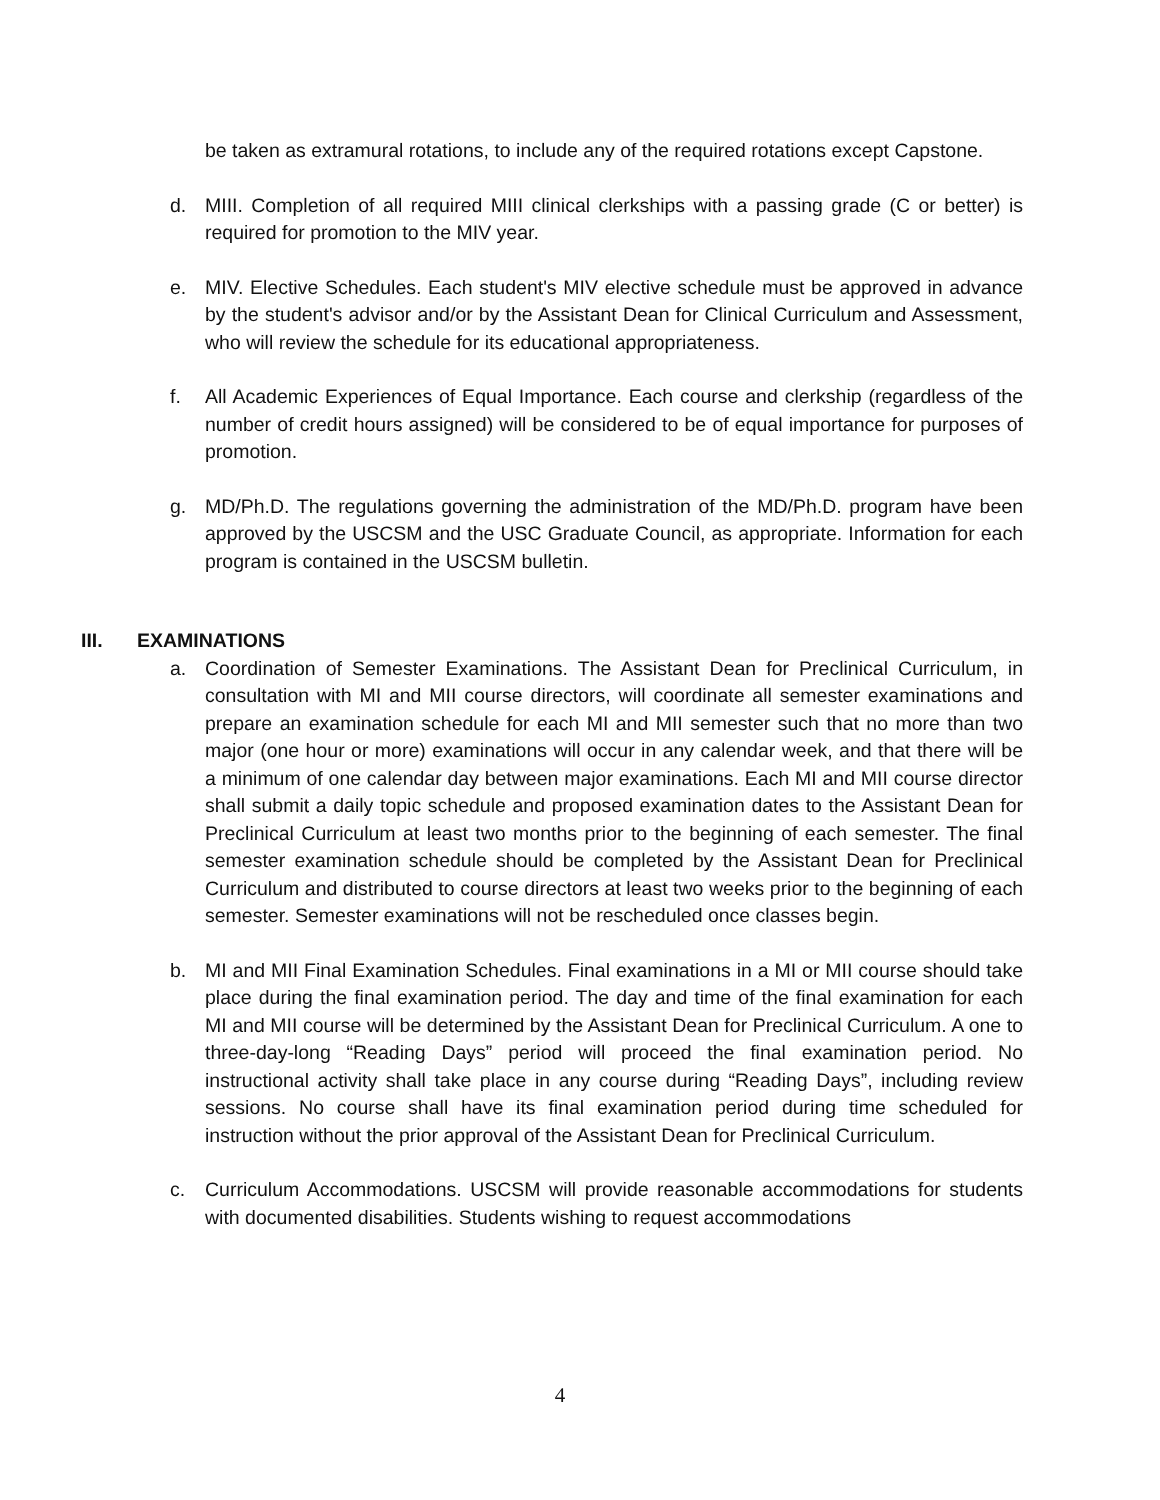be taken as extramural rotations, to include any of the required rotations except Capstone.
d. MIII. Completion of all required MIII clinical clerkships with a passing grade (C or better) is required for promotion to the MIV year.
e. MIV. Elective Schedules. Each student's MIV elective schedule must be approved in advance by the student's advisor and/or by the Assistant Dean for Clinical Curriculum and Assessment, who will review the schedule for its educational appropriateness.
f. All Academic Experiences of Equal Importance. Each course and clerkship (regardless of the number of credit hours assigned) will be considered to be of equal importance for purposes of promotion.
g. MD/Ph.D. The regulations governing the administration of the MD/Ph.D. program have been approved by the USCSM and the USC Graduate Council, as appropriate. Information for each program is contained in the USCSM bulletin.
III. EXAMINATIONS
a. Coordination of Semester Examinations. The Assistant Dean for Preclinical Curriculum, in consultation with MI and MII course directors, will coordinate all semester examinations and prepare an examination schedule for each MI and MII semester such that no more than two major (one hour or more) examinations will occur in any calendar week, and that there will be a minimum of one calendar day between major examinations. Each MI and MII course director shall submit a daily topic schedule and proposed examination dates to the Assistant Dean for Preclinical Curriculum at least two months prior to the beginning of each semester. The final semester examination schedule should be completed by the Assistant Dean for Preclinical Curriculum and distributed to course directors at least two weeks prior to the beginning of each semester. Semester examinations will not be rescheduled once classes begin.
b. MI and MII Final Examination Schedules. Final examinations in a MI or MII course should take place during the final examination period. The day and time of the final examination for each MI and MII course will be determined by the Assistant Dean for Preclinical Curriculum. A one to three-day-long “Reading Days” period will proceed the final examination period. No instructional activity shall take place in any course during “Reading Days”, including review sessions. No course shall have its final examination period during time scheduled for instruction without the prior approval of the Assistant Dean for Preclinical Curriculum.
c. Curriculum Accommodations. USCSM will provide reasonable accommodations for students with documented disabilities. Students wishing to request accommodations
4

————

Copy every line from the entries that contains the word "approved".

e. MIV. Elective Schedules. Each student's MIV elective schedule must be approved in advance by the student's advisor and/or by the Assistant Dean for Clinical Curriculum and Assessment, who will review the schedule for its educational appropriateness.
g. MD/Ph.D. The regulations governing the administration of the MD/Ph.D. program have been approved by the USCSM and the USC Graduate Council, as appropriate. Information for each program is contained in the USCSM bulletin.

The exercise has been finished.